Despite the new beginnings, the cover art does give a nod to the band’s New York City roots. ‘Bird on Money’ by Jean-Michel Basquiat, another of NYC’s most famous cultural icons, is the artist’s tribute to one of his heroes, legendary jazz musician Charlie ‘Yardbird’ Parker. It is thought that Basquiat was trying to achieve a jazz-like arrangement of the imagery in this painting, and its creative energy is perhaps indicative of what the Strokes are trying to achieve with The New Abnormal.
It all begins with the bright and bustling “The Adults Are Talking,” an album highlight which, if anything, arrives too early. The staccato guitar notes jump out at you from the unerring hiss of drummer Fabrizio Moretti’s background cymbals, but the track nevertheless feels coherent. The vocal melodies mostly consist of the classic moody Casablancas croon, before the lead singer hits some unexpected high notes which contrast the pervasive longing of the bridge lyrics: “I don’t, I don’t want anything / I know it’s not, it’s not your fault / I don’t want anyone / As I do in life for you”.

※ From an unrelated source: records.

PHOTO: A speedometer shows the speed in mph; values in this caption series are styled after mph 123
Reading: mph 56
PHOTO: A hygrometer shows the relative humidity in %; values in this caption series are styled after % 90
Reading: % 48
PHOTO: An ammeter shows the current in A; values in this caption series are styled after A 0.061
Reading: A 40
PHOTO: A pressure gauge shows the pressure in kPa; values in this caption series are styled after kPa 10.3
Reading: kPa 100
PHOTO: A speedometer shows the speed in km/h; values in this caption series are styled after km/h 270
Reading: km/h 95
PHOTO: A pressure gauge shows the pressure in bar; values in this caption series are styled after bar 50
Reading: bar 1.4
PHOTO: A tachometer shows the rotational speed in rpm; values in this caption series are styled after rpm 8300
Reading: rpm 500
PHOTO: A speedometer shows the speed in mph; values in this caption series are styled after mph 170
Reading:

The second track, “Selfless”, immediately feels like something from a Beach House album. It’s easy to get lost in the floating, dream pop-like guitar riffs which begin early in the piece and frequently reappear throughout. The languid “Why Are Sundays So Depressing” falls into the same category, but both tracks still manage to pack a reasonable punch despite their dreamy, distracted nature.
“Brooklyn Bridge To Chorus” is as questionable a name for a track as the song itself is curious. The early ratatat-esque guitars are infused with repetitive, high-pitched synth keyboards, the inspiration for which is alluded to in the song’s lyrics: “And the ‘80s song, yeah, how did it go? / And the ‘80s bands? Oh, where did they go?”. The finished product doesn’t really sit together perfectly, but it’s catchy enough to have warranted being the third and final single from The New Abnormal to be released before the full LP.

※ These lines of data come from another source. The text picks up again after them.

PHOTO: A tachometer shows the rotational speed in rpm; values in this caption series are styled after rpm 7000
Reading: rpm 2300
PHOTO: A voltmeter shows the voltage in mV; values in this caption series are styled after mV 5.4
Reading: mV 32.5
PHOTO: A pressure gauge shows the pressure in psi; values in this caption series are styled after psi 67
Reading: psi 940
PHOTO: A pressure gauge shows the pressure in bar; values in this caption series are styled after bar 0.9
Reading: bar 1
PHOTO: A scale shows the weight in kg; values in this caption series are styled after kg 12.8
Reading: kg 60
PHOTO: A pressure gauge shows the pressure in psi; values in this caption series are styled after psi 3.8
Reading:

The second such single, “Bad Decisions,” is an obvious cover of Billy Idol’s 1981 hit “Dancing with Myself,” so much so that the former Generation X frontman and bassist Tony James are given writing credits on The New Abnormal. A peculiarity on an album that is so much about the Strokes’ new creative direction, but also a clear nod to the new wave/post-punk influences that have evidently provided the band with their recent inspiration. This also happens to be the point of the album at which Albert Hammond Jr and Nick Valensi’s lead guitars are at their punchy best.

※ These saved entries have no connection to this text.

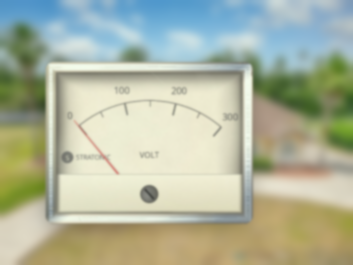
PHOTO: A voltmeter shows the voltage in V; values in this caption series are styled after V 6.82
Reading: V 0
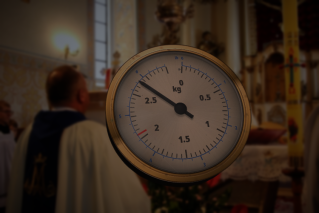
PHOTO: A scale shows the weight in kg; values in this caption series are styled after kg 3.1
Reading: kg 2.65
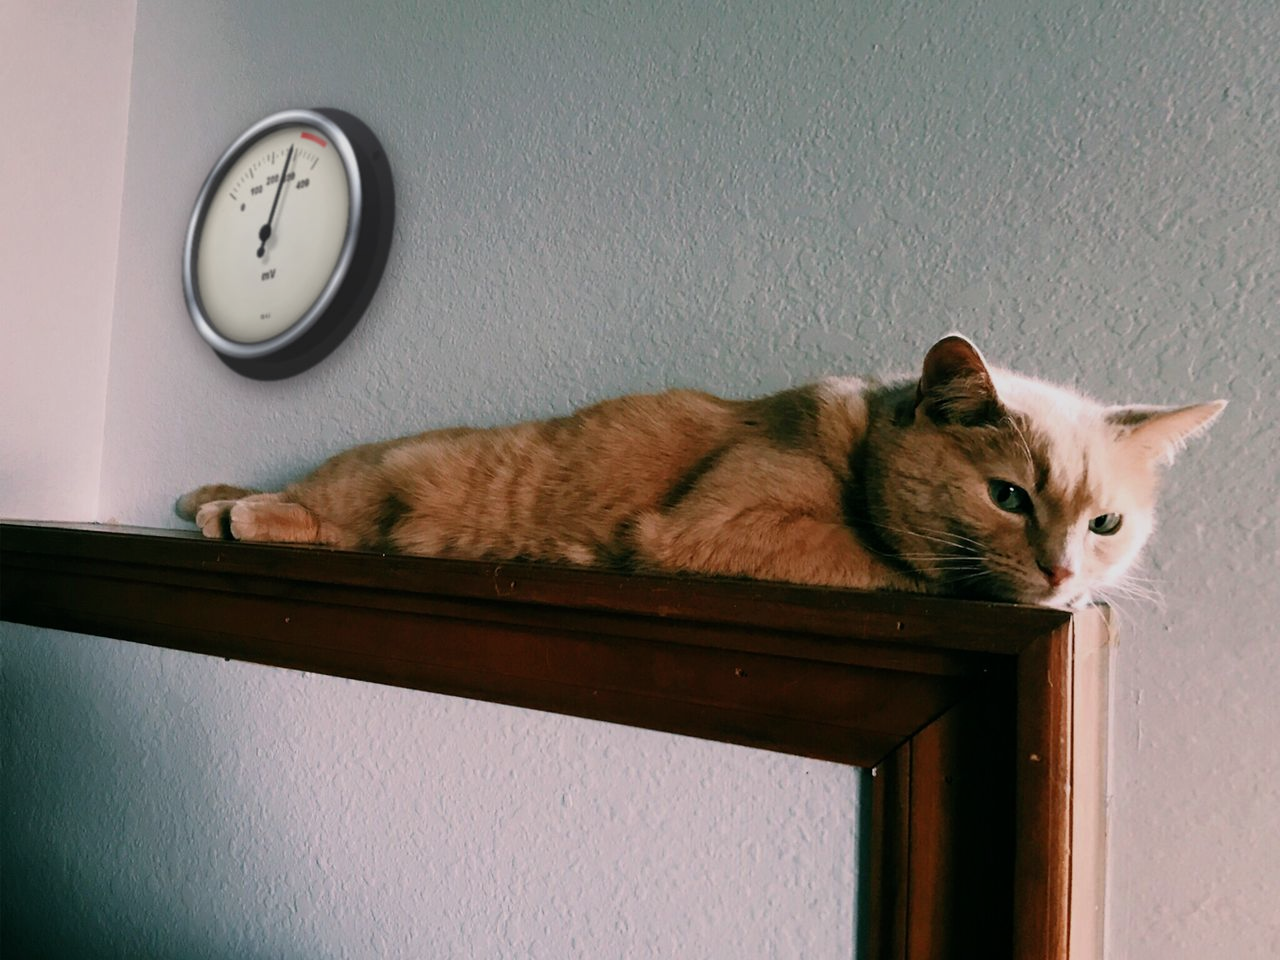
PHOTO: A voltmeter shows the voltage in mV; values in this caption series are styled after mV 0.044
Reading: mV 300
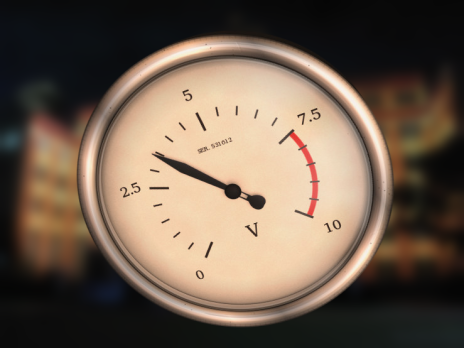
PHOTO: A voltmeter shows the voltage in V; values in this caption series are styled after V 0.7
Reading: V 3.5
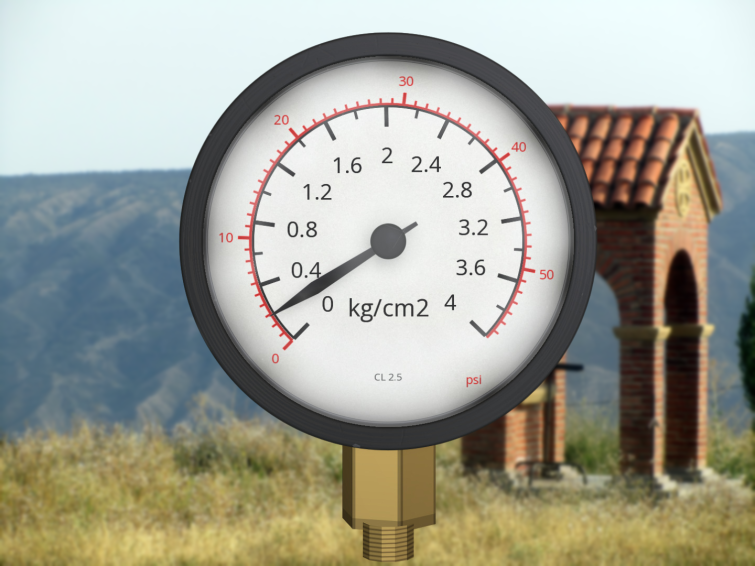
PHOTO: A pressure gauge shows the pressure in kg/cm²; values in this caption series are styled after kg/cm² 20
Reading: kg/cm² 0.2
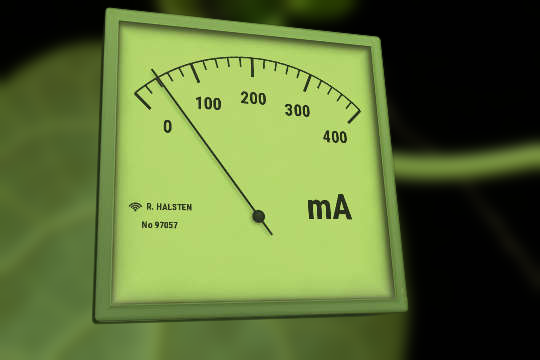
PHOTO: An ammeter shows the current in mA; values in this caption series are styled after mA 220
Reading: mA 40
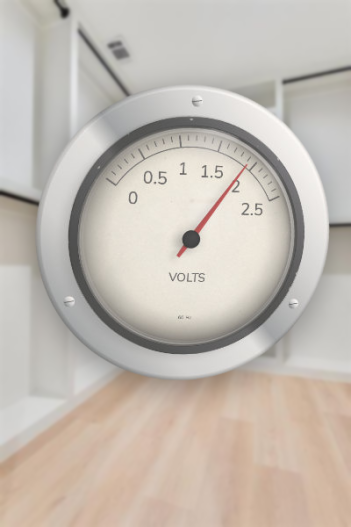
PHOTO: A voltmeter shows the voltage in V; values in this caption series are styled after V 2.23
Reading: V 1.9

“Eternal Summer” is the album’s mid-point and longest track, a six-minute cruise which again unashamedly invokes those new wave sounds so typical of bands from the mid-1980s. The New Abnormal’s lead single, “At The Door,” then provides a strangely laborious dirge, charming animated video aside, before “Why Are Sundays So Depressing” paradoxically lifts the mood of the whole affair once again.
One of the defining bands of the noughties then channels the spirit of another on the penultimate track “Not The Same Anymore.” The song’s opening refrain “You’re not the same anymore / Don’t wanna play that game anymore / You’d make a better window than a door” sounds as if it’s been taken directly from the Arctic Monkeys’ 2013 single “Do I Wanna Know?”.
Rather disappointingly, The New Abnormal then finishes with more of a whimper than a bang. “Ode To The Mets,” named for the New York City baseball team, whimsically reflects on the band’s time spent in the city together: “Old friends, long forgotten / The old ways at the bottom / Of the ocean now has swallowed / The only thing that’s left is us.”
The theme of old friends putting their differences aside is prevalent throughout The New Abnormal. Short soundbites from the recording studio cut in between tracks give the impression that the album was borne out of a group of five guys just enjoying jamming together above all else.
Perhaps that enjoyment is the reason why The New Abnormal shows that there’s life in The Strokes yet, even if their latest offering doesn’t quite reach the dizzying heights of their early noughties glory days.